Lazy-loading is the most ironic term in programming. That’s because, instead of eating its third bowl of cereal on the couch, what lazy-loading actually does is make your User Interface more efficient.
And efficient UI is important to us at Sentry. We don’t want our customers tapping their feet and pointing to their imaginary watch while waiting for their page to load. Unfortunately, rendering the sheer amount of real-time data that Sentry provides — error frequency, release data, latency, throughput — can be a problem.
Now, as developers, we know that most problems have already been solved somewhere (by somewhere we mean Stack Overflow). Problem was, no one else had our problem; that is, no other error monitoring platform is capable of processing (and rendering) the amount of data that we do.
For example, on our releases page we fetch everything from sessions, users, version adoption, crash count and histograms. But if we fetched everything at once, there’d be the data equivalent of a traffic jam — and it would take some time before users would be able to see their data.
Which is why we split it into two parallel requests. By showing the results immediately after the first request finishes — instead of showing a spinner — users now don’t have to wait for all data to render just to see some of their data.

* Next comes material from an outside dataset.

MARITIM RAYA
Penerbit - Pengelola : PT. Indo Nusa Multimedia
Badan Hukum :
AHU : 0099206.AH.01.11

Even though these data sets are fetched in parallel, we noticed in Performance, how the gap between those two phases initializing can be substantial. What’s more, we found this time gap to be even more pronounced for release-heavy organizations who push code multiple times per hour.
From a UI perspective, the default choice would be to toss out one of those loading spinners while the lagging data set was still rendering. But we felt that wouldn’t be fair to the data — or our customers. So we decided to introduce two-phased loading, in which we fetch releases and health data separately — while still in parallel. The result? A 22% faster UI, with almost half a second saved in load time.
There’s no use in producing error data if we can’t present that data to our customers. It’s why, in using Performance to improve Release Health, we’re finding new ways to scale to the demands of large-scale enterprises. Even so, we can’t miss the forest for the trees. Because if an error occurs in a forest of data with no one to see it, the sound it makes is your users leaving.